Burners, pollution, control & privacy by a thousand cuts

Anil Dash argues that with the current wave of burner emails (one-time emails to create users on platforms), for a rare time we have a good tool to fight back against surveillance and tracking. Includes a look back at 2002 when some were already worried about controlling our identities.
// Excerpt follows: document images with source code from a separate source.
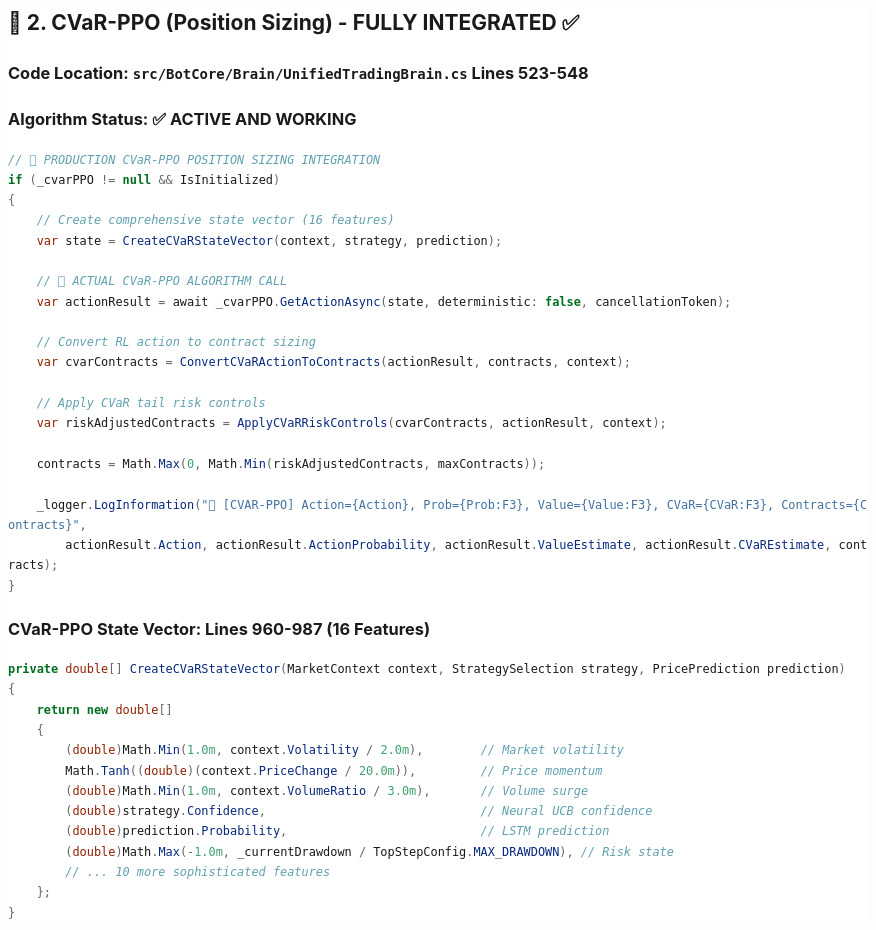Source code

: 
## 🎯 **2. CVaR-PPO (Position Sizing) - FULLY INTEGRATED** ✅

### **Code Location:** `src/BotCore/Brain/UnifiedTradingBrain.cs` Lines 523-548  
### **Algorithm Status:** ✅ **ACTIVE AND WORKING**

```csharp
// 🚀 PRODUCTION CVaR-PPO POSITION SIZING INTEGRATION
if (_cvarPPO != null && IsInitialized)
{
    // Create comprehensive state vector (16 features)
    var state = CreateCVaRStateVector(context, strategy, prediction);
    
    // 🤖 ACTUAL CVaR-PPO ALGORITHM CALL
    var actionResult = await _cvarPPO.GetActionAsync(state, deterministic: false, cancellationToken);
    
    // Convert RL action to contract sizing
    var cvarContracts = ConvertCVaRActionToContracts(actionResult, contracts, context);
    
    // Apply CVaR tail risk controls
    var riskAdjustedContracts = ApplyCVaRRiskControls(cvarContracts, actionResult, context);
    
    contracts = Math.Max(0, Math.Min(riskAdjustedContracts, maxContracts));
    
    _logger.LogInformation("🎯 [CVAR-PPO] Action={Action}, Prob={Prob:F3}, Value={Value:F3}, CVaR={CVaR:F3}, Contracts={Contracts}", 
        actionResult.Action, actionResult.ActionProbability, actionResult.ValueEstimate, actionResult.CVaREstimate, contracts);
}
```

### **CVaR-PPO State Vector:** Lines 960-987 (16 Features)
```csharp
private double[] CreateCVaRStateVector(MarketContext context, StrategySelection strategy, PricePrediction prediction)
{
    return new double[]
    {
        (double)Math.Min(1.0m, context.Volatility / 2.0m),        // Market volatility
        Math.Tanh((double)(context.PriceChange / 20.0m)),         // Price momentum  
        (double)Math.Min(1.0m, context.VolumeRatio / 3.0m),       // Volume surge
        (double)strategy.Confidence,                              // Neural UCB confidence
        (double)prediction.Probability,                           // LSTM prediction
        (double)Math.Max(-1.0m, _currentDrawdown / TopStepConfig.MAX_DRAWDOWN), // Risk state
        // ... 10 more sophisticated features
    };
}
```
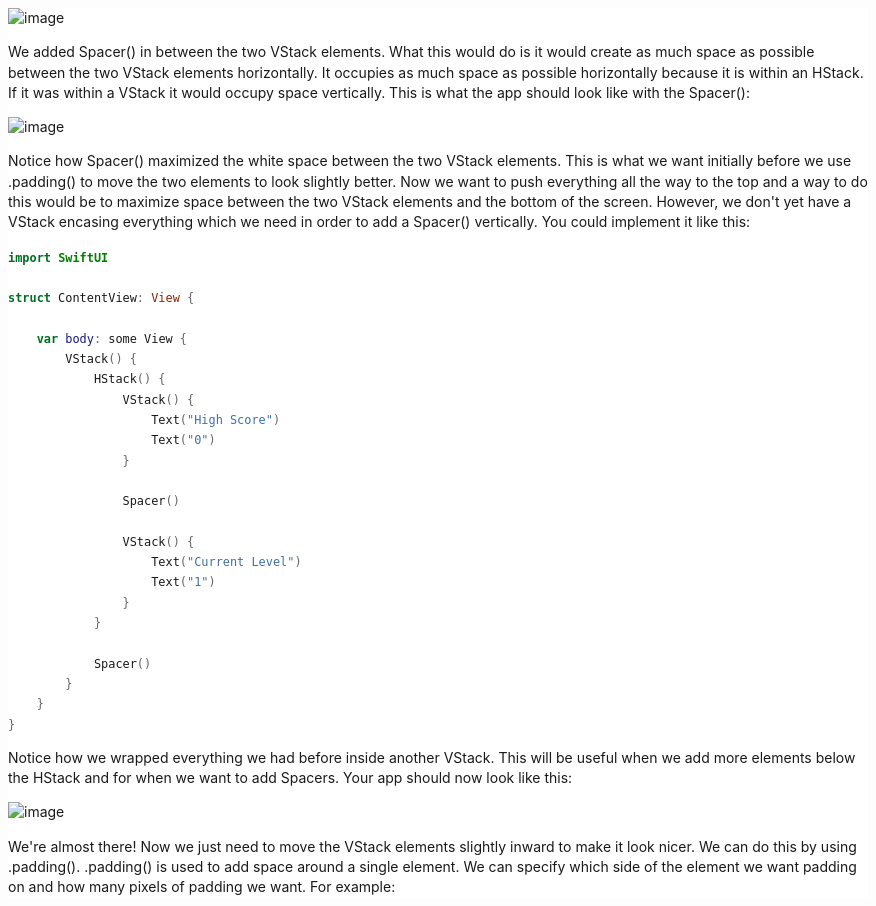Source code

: ![image](https://user-images.githubusercontent.com/71753465/193163735-aeccef68-4222-4022-8fda-64591d88e488.png)

We added Spacer() in between the two VStack elements. What this would do is it would create as much space as possible between the two VStack elements horizontally. It occupies as much space as possible horizontally because it is within an HStack. If it was within a VStack it would occupy space vertically. This is what the app should look like with the Spacer():

![image](https://user-images.githubusercontent.com/71753465/193163771-1f1a0b41-3524-49e6-ba67-2247b184a404.png)

Notice how Spacer() maximized the white space between the two VStack elements. This is what we want initially before we use .padding() to move the two elements to look slightly better. Now we want to push everything all the way to the top and a way to do this would be to maximize space between the two VStack elements and the bottom of the screen. However, we don't yet have a VStack encasing everything which we need in order to add a Spacer() vertically. You could implement it like this:

```swift
import SwiftUI

struct ContentView: View {
    
    var body: some View {
        VStack() {
            HStack() {
                VStack() {
                    Text("High Score")
                    Text("0")
                }
                
                Spacer()
                
                VStack() {
                    Text("Current Level")
                    Text("1")
                }
            }
            
            Spacer()
        }
    }
}
```

Notice how we wrapped everything we had before inside another VStack. This will be useful when we add more elements below the HStack and for when we want to add Spacers. Your app should now look like this:

![image](https://user-images.githubusercontent.com/71753465/193163790-667af756-05b6-4339-b68a-19558d3314fc.png)

We're almost there! Now we just need to move the VStack elements slightly inward to make it look nicer. We can do this by using .padding(). .padding() is used to add space around a single element. We can specify which side of the element we want padding on and how many pixels of padding we want. For example:
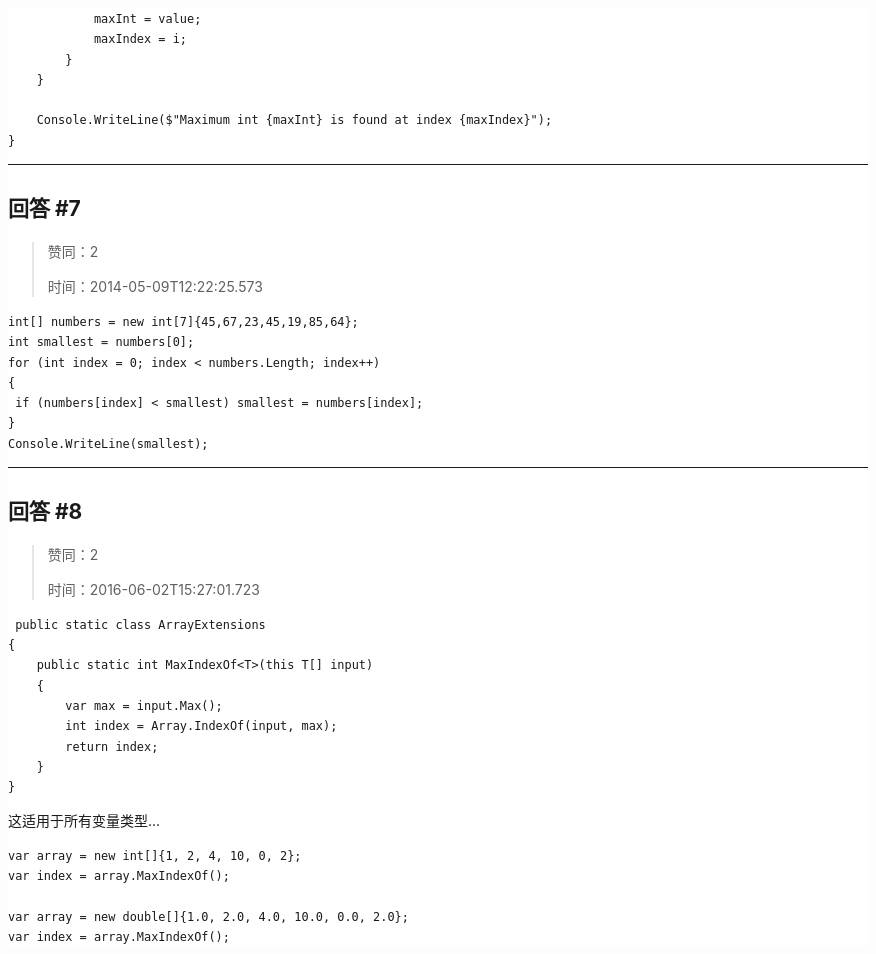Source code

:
```
            maxInt = value;
            maxIndex = i;
        }
    }

    Console.WriteLine($"Maximum int {maxInt} is found at index {maxIndex}");
} 
```

* * *

## 回答 #7

> 赞同：2
> 
> 时间：2014-05-09T12:22:25.573

```
int[] numbers = new int[7]{45,67,23,45,19,85,64}; 
int smallest = numbers[0]; 
for (int index = 0; index < numbers.Length; index++) 
{ 
 if (numbers[index] < smallest) smallest = numbers[index]; 
} 
Console.WriteLine(smallest); 
```

* * *

## 回答 #8

> 赞同：2
> 
> 时间：2016-06-02T15:27:01.723

```
 public static class ArrayExtensions
{
    public static int MaxIndexOf<T>(this T[] input)
    {
        var max = input.Max();
        int index = Array.IndexOf(input, max);
        return index;
    }
} 
```

这适用于所有变量类型...

```
var array = new int[]{1, 2, 4, 10, 0, 2};
var index = array.MaxIndexOf();

var array = new double[]{1.0, 2.0, 4.0, 10.0, 0.0, 2.0};
var index = array.MaxIndexOf(); 
```
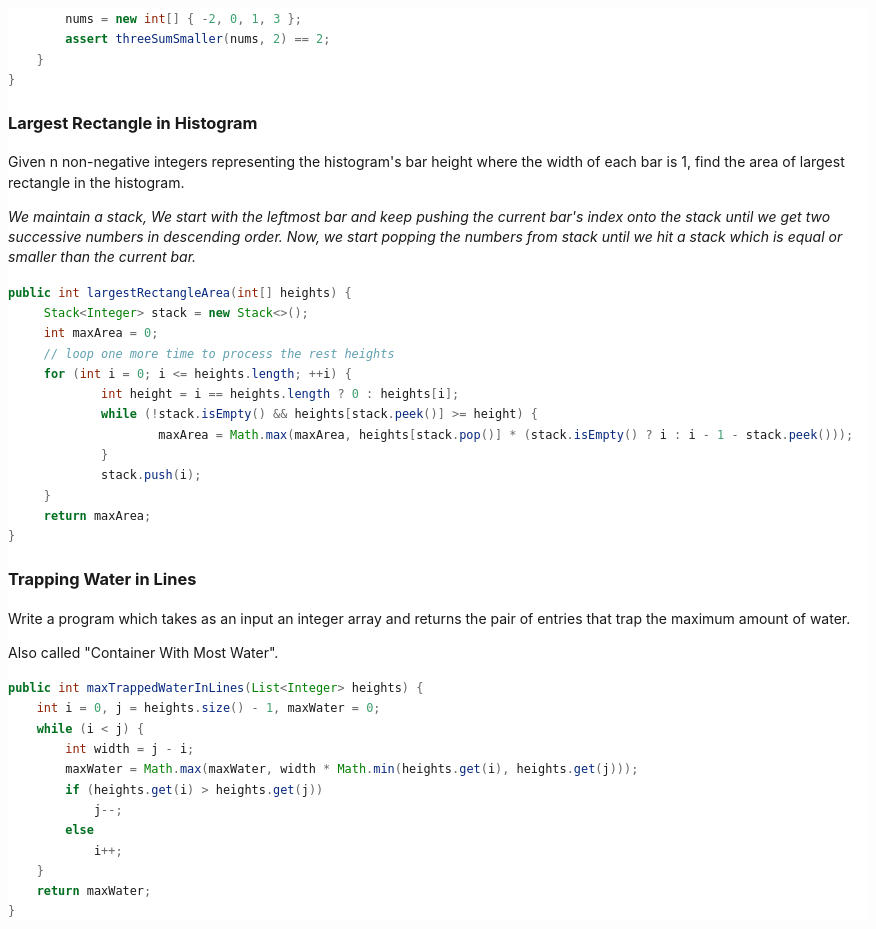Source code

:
 ```java
		nums = new int[] { -2, 0, 1, 3 };
		assert threeSumSmaller(nums, 2) == 2;
	}
}
```

### Largest Rectangle in Histogram

Given n non-negative integers representing the histogram's bar height where the width of each bar is 1, find the area of largest rectangle in the histogram.

_We maintain a stack, We start with the leftmost bar and keep pushing the current bar's index onto the stack until we get two successive numbers in descending order. Now, we start popping the numbers from stack until we hit a stack which is equal or smaller than the current bar._

```java
public int largestRectangleArea(int[] heights) {
	 Stack<Integer> stack = new Stack<>();
	 int maxArea = 0;
	 // loop one more time to process the rest heights
	 for (int i = 0; i <= heights.length; ++i) {
			 int height = i == heights.length ? 0 : heights[i];
			 while (!stack.isEmpty() && heights[stack.peek()] >= height) {
					 maxArea = Math.max(maxArea, heights[stack.pop()] * (stack.isEmpty() ? i : i - 1 - stack.peek()));
			 }
			 stack.push(i);
	 }
	 return maxArea;	 
}
```

### Trapping Water in Lines

Write a program which takes as an input an integer array and returns the pair of entries that trap the maximum amount of water.

Also called "Container With Most Water".

```java
public int maxTrappedWaterInLines(List<Integer> heights) {
	int i = 0, j = heights.size() - 1, maxWater = 0;
	while (i < j) {
		int width = j - i;
		maxWater = Math.max(maxWater, width * Math.min(heights.get(i), heights.get(j)));
		if (heights.get(i) > heights.get(j))
			j--;
		else
			i++;
	}
	return maxWater;
}
```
Technically they didn't sell your data attached directly to your email, it's just that anyone else who already has your email address can buy access to the data. And everyone has your email address.{.highlight} […]
[Quote from 2002!] We’re all celebrities now, in a sense. Everything that we say or do is on the record. ... Do we have to permanently filter our thoughts and expressions, lest they be thrown back at us at some inopportune moment in the future? What do we do until people are used to seeking out context, until meta is intrinsic?{.highlight} Well, you have to own your name. I own my name. I am the first, and definitive, source of information on me.

Asides

  • 🔗 ⚓️ 🕵🏼 The supply-chain mystery. “[S]evere weather events are a reminder that the pandemic supply-chain ruptures may pale compared with those which will be associated with the climate crisis in coming years.”
  • 🤔 🌳 Smart Forests. “How are forests becoming digital environments? The Smart Forests project investigates the social-political impacts of digital technologies that monitor and govern forest environments.”
  • 🎥 🦀 🐚 🤖 HERMITS: Mechanical Shells for Reconfigurable Robots. “Inspired by hermit crabs, we designed a modular system for table-top wheeled robots to dock to passive attachment modules, defined as ‘mechanical shells.’ Different types of mechanical shells can uniquely extend and convert the motion of robots with embedded mechanisms, so that, as a whole architecture, the system can offer a variety of interactive functionality by self-reconfiguration.”
  • 📚 Glad someone else noticed this. Behold, the Book Blob. “There’s no discernible pattern, but the blobs still feel intentionally placed—if you squint hard enough, a few of them may converge into the implied shape of a braid, or an eye, or the side of a woman’s face. On top of the canvas, a blocky but refined sans serif spells the title and the author’s name, while much smaller text in a handwritten script reads ‘a novel,’ or, ‘a memoir,’ or, perhaps, ‘a New York Times bestseller.’”
  • 🤯 🌌 🔭This May Be the First Planet Found Orbiting 3 Stars at Once. “GW Ori is a star system 1,300 light years from Earth in the constellation of Orion. It is surrounded by a huge disk of dust and gas, a common feature of young star systems that are forming planets. But fascinatingly, it is a system with not one star, but three.”
  • 🤓 🧫 📸 Disgustingly Beautiful Mold Art. “Artist Dasha Plesen combines molds, bacteria, spores, and other objects in petri dishes to create these colorful abstract photographs.”
  • ☄️ 🔭 Largest known comet is heading close enough to us to become visible. “The giant comet, also known as C/2014 UN271, is from the outskirts of our solar system and has been making its way toward our sun for millions of years. This is also the most distant comet to be discovered on its inbound journey, which will provide scientists a chance to observe and study it for years to come.”
  • 🎶 💃🏼 Turn your Movements into Sound by instruments of things. “SOMI-1 is a highly precise sensor technology that measures movement and transforms it into sound in real-time. The Bluetooth sensors can be worn as wearables on the wrists and ankles, turning the user into an instrument.”